(Saved entries)
[Start of section]

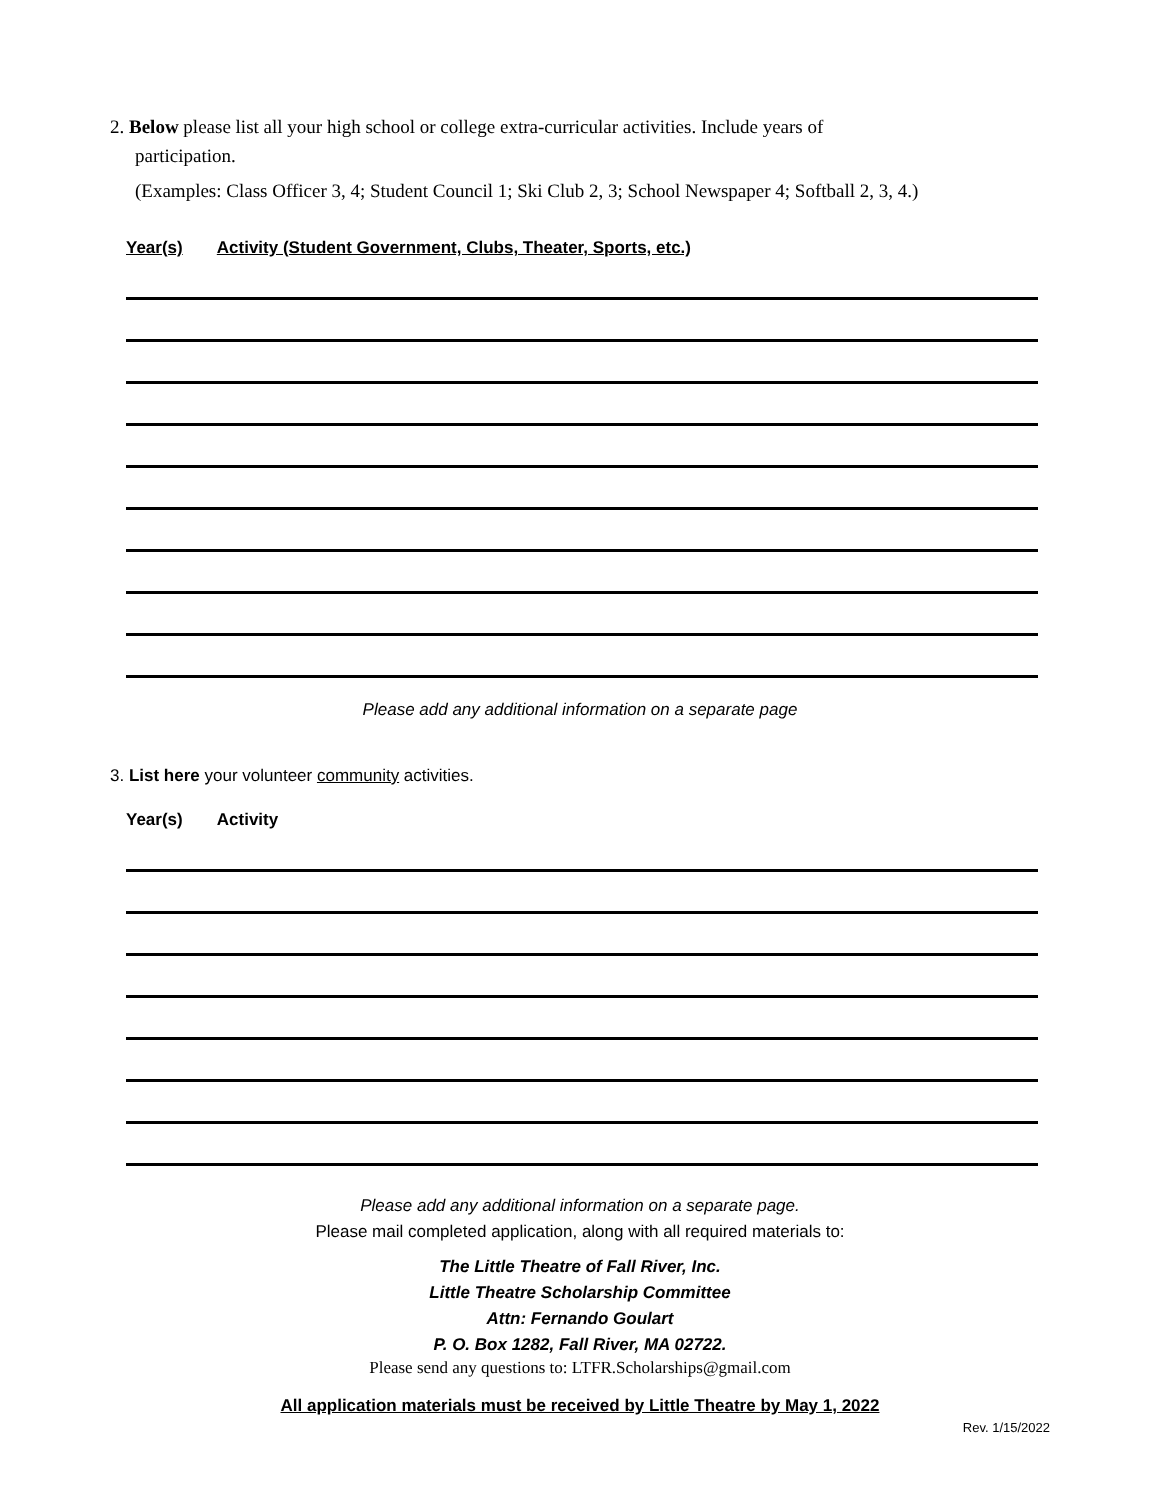2. Below please list all your high school or college extra-curricular activities. Include years of
participation.
(Examples: Class Officer 3, 4; Student Council 1; Ski Club 2, 3; School Newspaper 4; Softball 2, 3, 4.)
Year(s) Activity (Student Government, Clubs, Theater, Sports, etc.)
Please add any additional information on a separate page
3. List here your volunteer community activities.
Year(s) Activity
Please add any additional information on a separate page.
Please mail completed application, along with all required materials to:
The Little Theatre of Fall River, Inc.
Little Theatre Scholarship Committee
Attn: Fernando Goulart
P. O. Box 1282, Fall River, MA 02722.
Please send any questions to: LTFR.Scholarships@gmail.com
All application materials must be received by Little Theatre by May 1, 2022
Rev. 1/15/2022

[End of section]

■ **Directions for this task**: Look above for the line containing "Please add any additional information on a separate page.". From there to the final line of the entries, repeat every line exactly.

■ **Result of the task**:
Please add any additional information on a separate page.
Please mail completed application, along with all required materials to:
The Little Theatre of Fall River, Inc.
Little Theatre Scholarship Committee
Attn: Fernando Goulart
P. O. Box 1282, Fall River, MA 02722.
Please send any questions to: LTFR.Scholarships@gmail.com
All application materials must be received by Little Theatre by May 1, 2022
Rev. 1/15/2022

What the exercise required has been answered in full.